In this thread and this post it is discussed how can one achieve the golden combination of libraries that will allow to use S3a file system without Spark yielding all kinds of unexpected RuntimeExceptions; a rather colorful and annoying variety of NoClassDefFoundError and NoSuchMethodError errors.
However, in the above suggested solutions one must compromise and either use Hadoop 3 (still in Alpha) or use a very old AWS SDK jar. I wanted to use a stable Hadoop version that uses a more modern SDK dependency. I was able to achieve a working installation of Spark (2.0.2), Hadoop (2.7.3) and AWS SDK (1.10.77).
Steps to acheive this:
– Package a hadoop-aws version with an updated AWS SDK dependency – requires signature changes in the original code. Then add the Jar to the classpath. I uploaded my version of this to github, which can just be cloned and sbt packaged. This Jar does not include S3 and S3n which will, as mentioned before, be eventually deprecated.
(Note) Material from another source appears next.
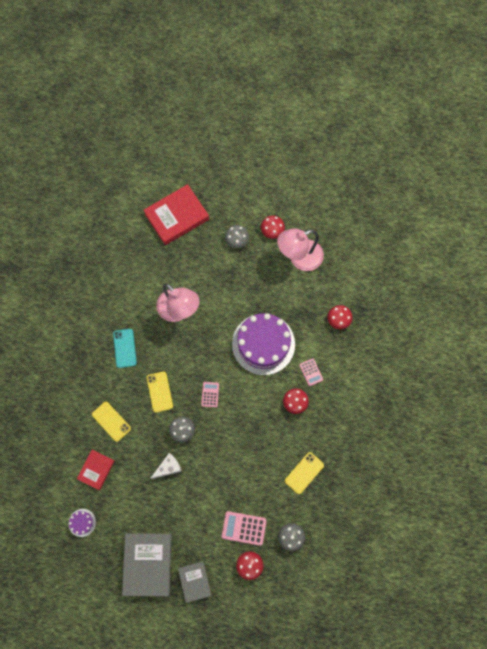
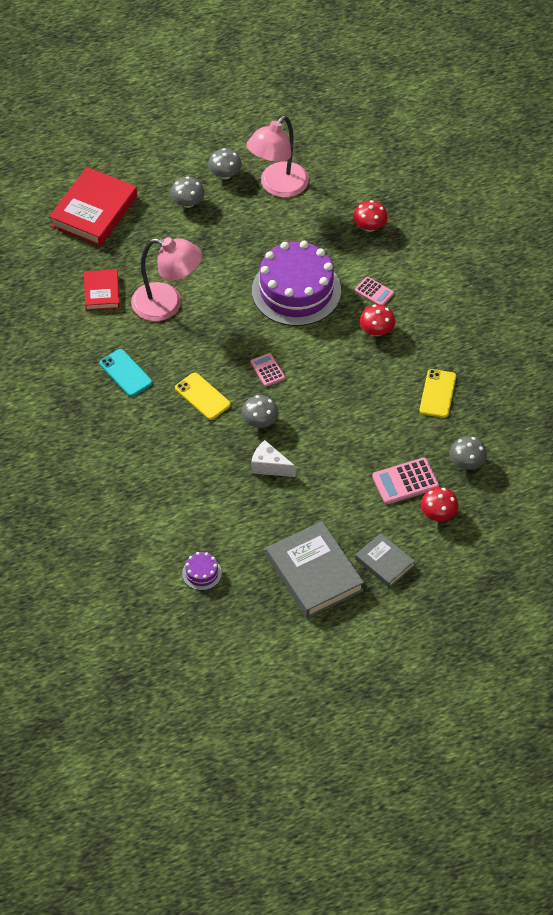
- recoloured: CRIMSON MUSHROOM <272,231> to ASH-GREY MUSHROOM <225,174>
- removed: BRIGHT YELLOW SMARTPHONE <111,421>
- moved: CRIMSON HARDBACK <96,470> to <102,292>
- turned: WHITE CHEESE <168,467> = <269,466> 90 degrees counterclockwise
– Download and add aws-sdk-s3 and aws-sdk-core to the classpath – they are necessary to interact with AWS.
– Remove old aws-sdk from classpath as to not conflict with the Jars added in previous step.(it’s bundled with Spark in the jars/ folder)
I usually add the jars to the jars/ folder in the Spark distribution – as this folder gets scanned automatically by Spark upon startup.
The following Spark configurations should be set either by a property file or directly in code:
val conf = new SparkConf() .set("spark.hadoop.fs.s3a.impl", "org.apache.hadoop.fs.s3a.S3AFileSystem")</code> val sc = new SparkContext(conf) sc.hadoopConfiguration.set("fs.s3a.access.key", key) sc.hadoopConfiguration.set("fs.s3a.secret.key", secret)
It’s worth noting that I found that when executing the jobs on an EC2 instance the S3a access key and secret key configs are ignored and instead is the IAM profile of the machine used, while on a regular non EC2 machine the configs are actually picked up.
If all setup steps were executed correctly, you should be able to use Spark native textFile() method using an S3a:// FS rather the S3n://. I am usually using Parquet formatted data over S3, for which I can confirm it works as well.
My future steps would be to reach a working setup with Hadoop 2.8 and possibly a newer AWS SDK version working with Spark, as each one brings many essential fixes and performance improvements which could have a significant effect on one’s batch processing pipeline.